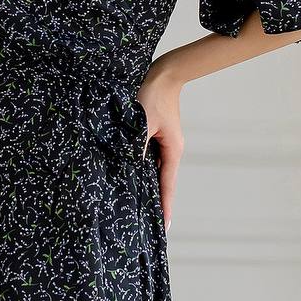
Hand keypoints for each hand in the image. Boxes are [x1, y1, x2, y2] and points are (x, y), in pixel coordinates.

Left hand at [136, 60, 185, 233]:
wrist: (161, 73)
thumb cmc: (151, 95)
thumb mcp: (142, 122)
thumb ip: (136, 145)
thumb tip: (128, 166)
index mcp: (172, 150)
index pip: (167, 185)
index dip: (164, 207)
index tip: (163, 228)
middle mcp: (169, 150)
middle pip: (161, 182)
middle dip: (155, 201)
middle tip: (147, 225)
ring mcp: (162, 144)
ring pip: (153, 171)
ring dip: (145, 186)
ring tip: (137, 208)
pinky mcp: (154, 137)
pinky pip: (147, 159)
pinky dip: (140, 170)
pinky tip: (129, 178)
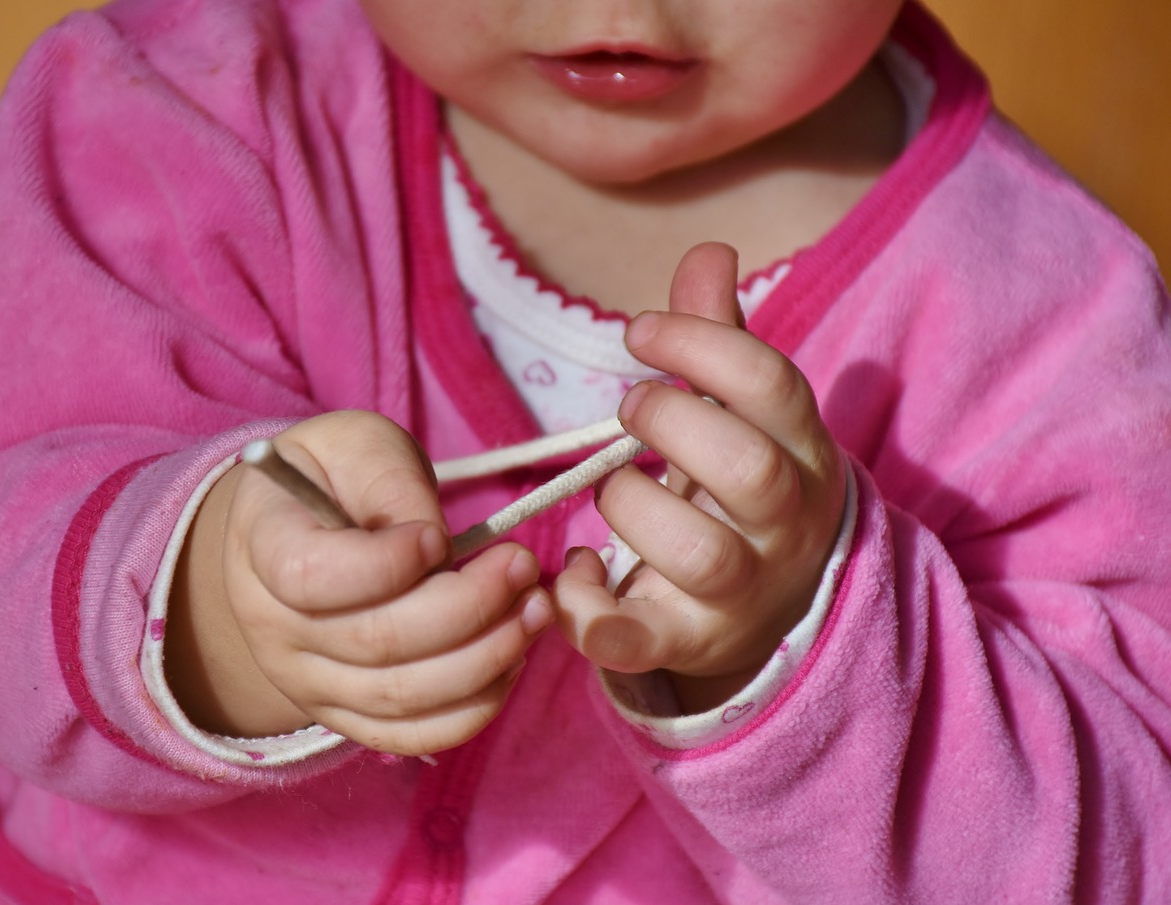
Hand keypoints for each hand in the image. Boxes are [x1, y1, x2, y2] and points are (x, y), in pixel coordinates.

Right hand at [168, 411, 552, 755]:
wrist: (297, 533)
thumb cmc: (335, 477)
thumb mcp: (358, 446)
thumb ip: (393, 485)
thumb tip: (440, 552)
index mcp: (263, 548)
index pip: (311, 577)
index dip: (385, 563)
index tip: (436, 536)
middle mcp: (274, 628)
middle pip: (375, 642)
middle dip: (469, 606)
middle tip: (523, 565)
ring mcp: (307, 683)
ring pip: (402, 696)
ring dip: (487, 657)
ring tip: (535, 608)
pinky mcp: (347, 715)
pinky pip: (413, 735)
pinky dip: (474, 706)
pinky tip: (512, 657)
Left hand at [553, 243, 845, 713]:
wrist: (775, 612)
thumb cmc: (743, 492)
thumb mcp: (745, 417)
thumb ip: (720, 338)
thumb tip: (709, 252)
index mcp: (802, 454)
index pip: (773, 386)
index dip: (702, 345)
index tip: (638, 331)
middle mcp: (784, 525)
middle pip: (748, 470)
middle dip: (671, 422)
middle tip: (628, 406)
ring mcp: (739, 592)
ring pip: (697, 554)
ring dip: (631, 506)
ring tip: (610, 488)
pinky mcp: (683, 643)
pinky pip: (632, 640)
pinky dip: (584, 608)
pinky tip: (575, 569)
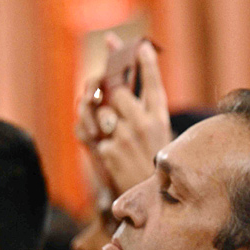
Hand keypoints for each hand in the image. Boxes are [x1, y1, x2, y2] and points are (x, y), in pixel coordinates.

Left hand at [77, 36, 171, 195]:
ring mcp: (124, 138)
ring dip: (98, 114)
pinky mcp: (107, 151)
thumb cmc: (155, 167)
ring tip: (110, 127)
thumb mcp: (160, 137)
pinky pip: (88, 130)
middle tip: (108, 92)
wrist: (153, 205)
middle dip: (108, 90)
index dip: (145, 62)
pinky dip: (91, 134)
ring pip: (99, 110)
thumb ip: (144, 113)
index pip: (153, 83)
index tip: (139, 45)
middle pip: (116, 91)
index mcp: (160, 119)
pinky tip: (104, 144)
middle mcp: (143, 125)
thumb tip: (117, 89)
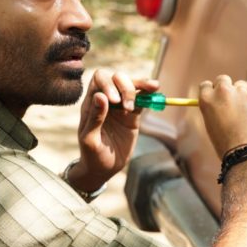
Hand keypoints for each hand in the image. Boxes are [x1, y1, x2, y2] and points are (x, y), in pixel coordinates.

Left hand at [68, 70, 158, 191]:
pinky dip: (149, 93)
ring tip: (153, 88)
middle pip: (116, 78)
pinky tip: (156, 90)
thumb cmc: (91, 154)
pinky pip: (142, 98)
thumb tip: (100, 96)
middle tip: (128, 107)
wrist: (104, 168)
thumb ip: (95, 118)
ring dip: (140, 84)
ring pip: (131, 85)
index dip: (108, 84)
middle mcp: (106, 100)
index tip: (114, 101)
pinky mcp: (133, 114)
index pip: (99, 79)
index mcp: (91, 103)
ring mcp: (120, 106)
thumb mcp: (90, 140)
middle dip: (125, 86)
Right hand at [199, 75, 246, 157]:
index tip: (215, 95)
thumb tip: (219, 103)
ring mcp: (241, 92)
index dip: (211, 90)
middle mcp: (223, 91)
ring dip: (241, 94)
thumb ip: (214, 108)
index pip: (206, 85)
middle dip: (226, 87)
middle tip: (230, 99)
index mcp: (207, 99)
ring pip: (241, 86)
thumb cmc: (225, 142)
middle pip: (223, 79)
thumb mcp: (211, 124)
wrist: (246, 150)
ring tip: (244, 111)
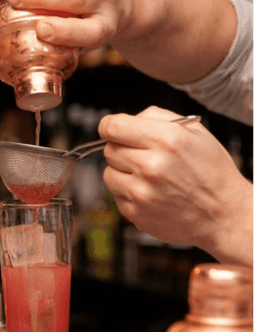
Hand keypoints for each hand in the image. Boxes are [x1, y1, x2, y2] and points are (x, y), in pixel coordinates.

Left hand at [98, 106, 252, 266]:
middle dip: (121, 148)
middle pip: (109, 149)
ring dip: (122, 172)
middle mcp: (151, 166)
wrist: (224, 215)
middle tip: (141, 155)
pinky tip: (150, 192)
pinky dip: (128, 192)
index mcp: (165, 139)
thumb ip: (155, 117)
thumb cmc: (211, 171)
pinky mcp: (137, 214)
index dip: (108, 126)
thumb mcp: (194, 131)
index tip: (111, 130)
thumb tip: (126, 120)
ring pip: (108, 173)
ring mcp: (142, 193)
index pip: (113, 126)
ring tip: (147, 176)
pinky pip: (116, 196)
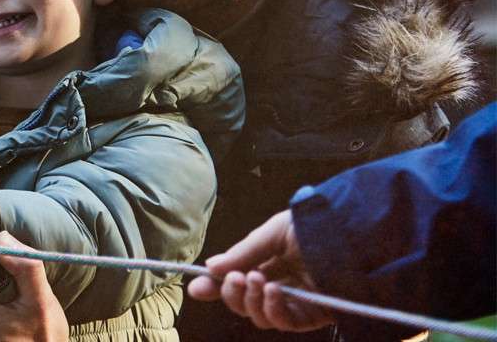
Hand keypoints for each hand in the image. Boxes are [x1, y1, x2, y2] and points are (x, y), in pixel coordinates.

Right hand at [187, 210, 332, 331]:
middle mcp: (280, 284)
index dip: (215, 286)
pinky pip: (283, 322)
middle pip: (243, 303)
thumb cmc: (314, 226)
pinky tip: (273, 291)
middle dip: (231, 293)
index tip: (196, 288)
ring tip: (256, 280)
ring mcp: (296, 302)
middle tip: (234, 278)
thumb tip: (211, 267)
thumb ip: (243, 253)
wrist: (352, 233)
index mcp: (269, 263)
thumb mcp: (272, 233)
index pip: (237, 280)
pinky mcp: (313, 315)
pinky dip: (272, 309)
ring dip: (251, 301)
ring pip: (259, 316)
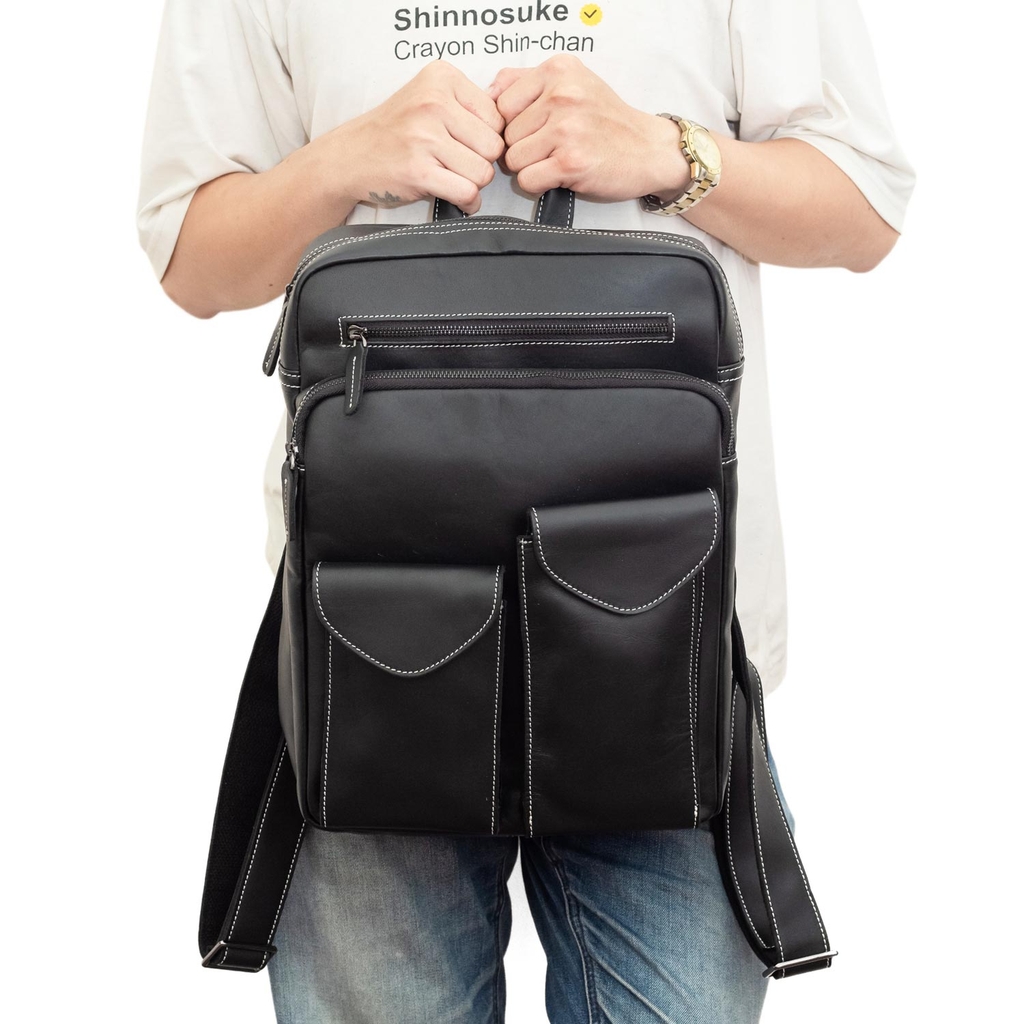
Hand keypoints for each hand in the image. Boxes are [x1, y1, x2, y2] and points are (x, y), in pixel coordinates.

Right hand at [323, 60, 505, 213]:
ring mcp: (424, 137)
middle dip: (481, 162)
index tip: (467, 144)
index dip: (487, 137)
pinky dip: (468, 203)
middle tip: (458, 164)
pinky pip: (467, 193)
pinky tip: (456, 197)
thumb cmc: (395, 131)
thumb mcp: (429, 98)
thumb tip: (516, 122)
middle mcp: (433, 102)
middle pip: (494, 146)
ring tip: (451, 177)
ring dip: (472, 183)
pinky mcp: (418, 171)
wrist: (350, 156)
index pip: (497, 117)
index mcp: (441, 78)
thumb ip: (469, 106)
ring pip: (483, 172)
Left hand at [489, 55, 690, 202]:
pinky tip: (561, 174)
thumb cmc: (607, 122)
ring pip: (513, 159)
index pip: (501, 103)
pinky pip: (527, 180)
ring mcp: (567, 129)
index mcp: (558, 70)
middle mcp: (562, 95)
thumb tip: (484, 95)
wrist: (649, 150)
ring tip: (558, 159)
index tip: (538, 129)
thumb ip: (527, 82)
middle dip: (524, 147)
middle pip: (506, 134)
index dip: (514, 124)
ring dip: (531, 167)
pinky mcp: (570, 162)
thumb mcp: (572, 83)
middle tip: (553, 147)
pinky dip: (539, 184)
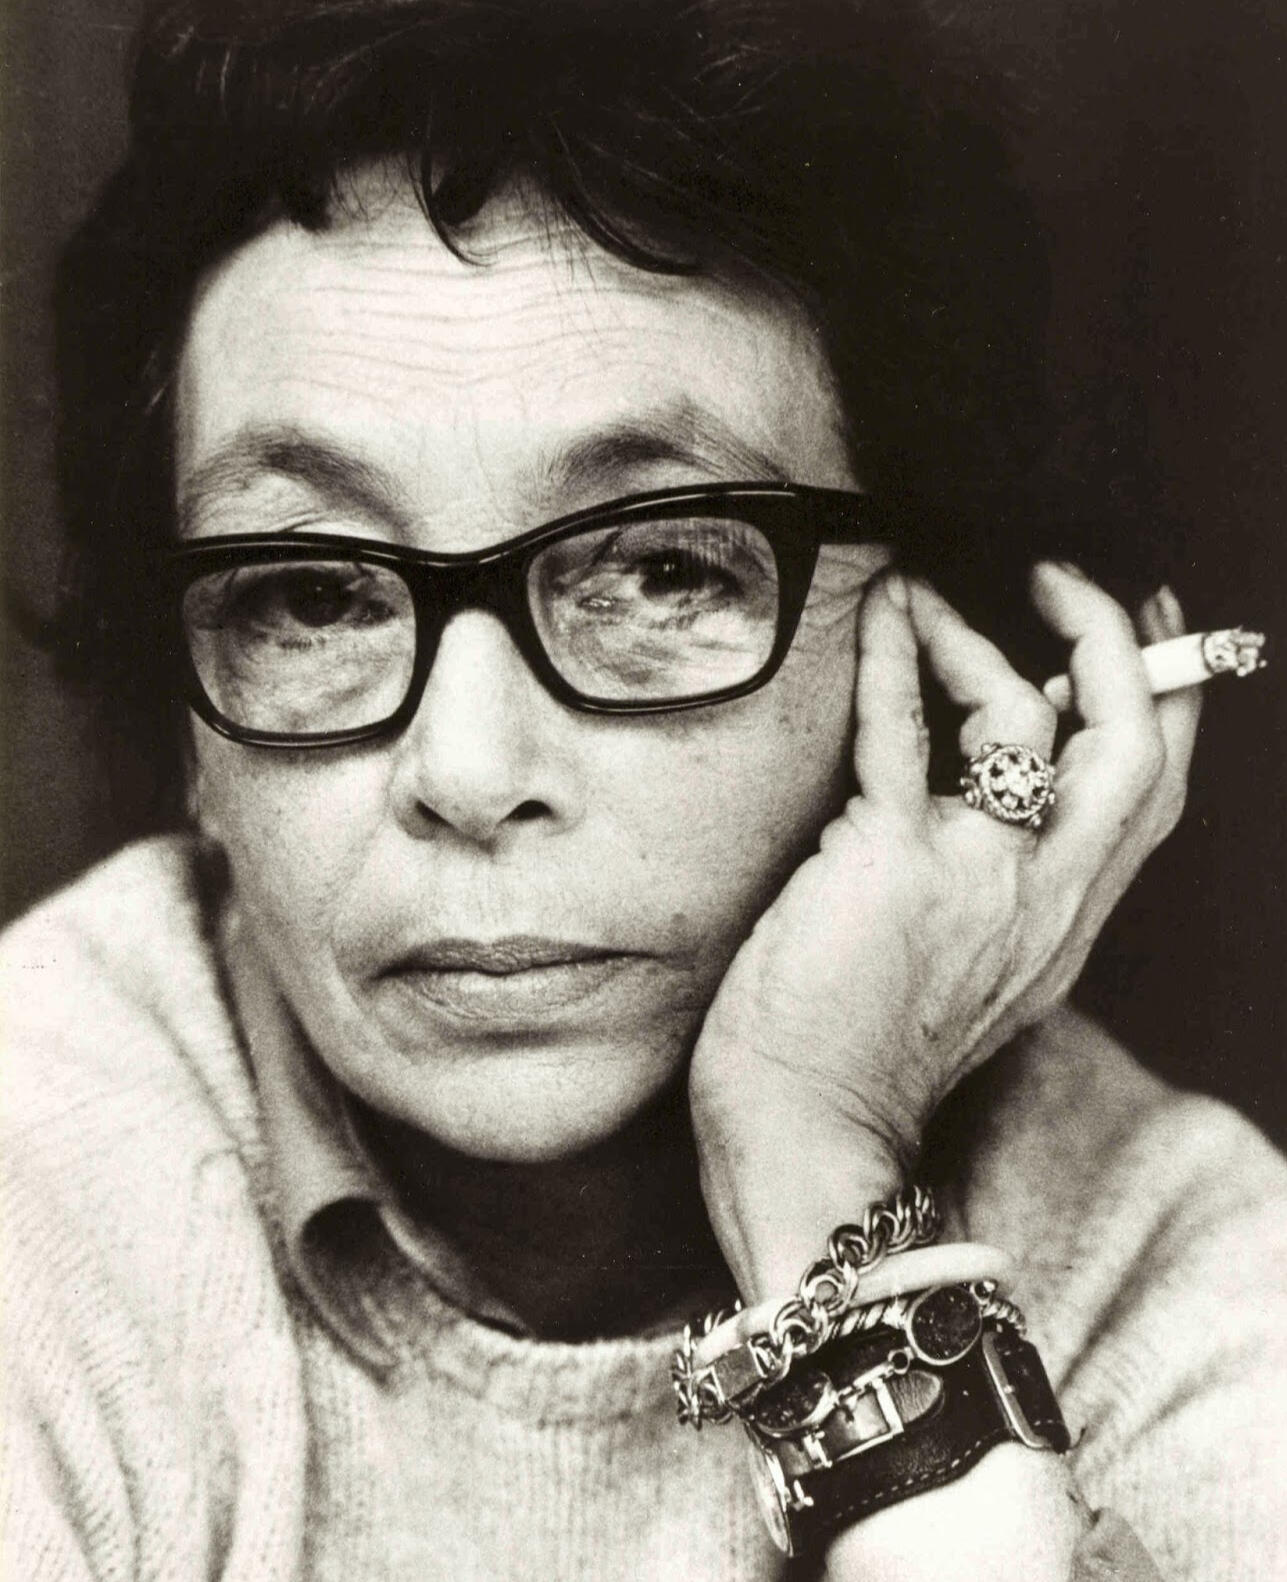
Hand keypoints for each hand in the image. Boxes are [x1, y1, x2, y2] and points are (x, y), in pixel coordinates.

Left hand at [689, 563, 1200, 1298]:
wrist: (805, 1135)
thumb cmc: (859, 1053)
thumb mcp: (968, 972)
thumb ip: (996, 891)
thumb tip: (983, 789)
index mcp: (1064, 922)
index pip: (1152, 796)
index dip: (1165, 700)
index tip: (1149, 627)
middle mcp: (1044, 897)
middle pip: (1135, 747)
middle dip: (1118, 642)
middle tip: (1065, 578)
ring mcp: (976, 877)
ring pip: (1028, 716)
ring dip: (975, 639)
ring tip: (924, 604)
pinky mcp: (890, 861)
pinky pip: (904, 728)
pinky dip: (895, 655)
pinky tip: (882, 611)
-------
* What you should do
Identify each line in the records above that contains the word "Right", and copy it out in full.

* Expected answer
Right hand at [168, 411, 552, 755]:
Right hand at [199, 75, 246, 157]:
Right hand at [187, 210, 332, 331]:
Right hand at [323, 60, 505, 213]:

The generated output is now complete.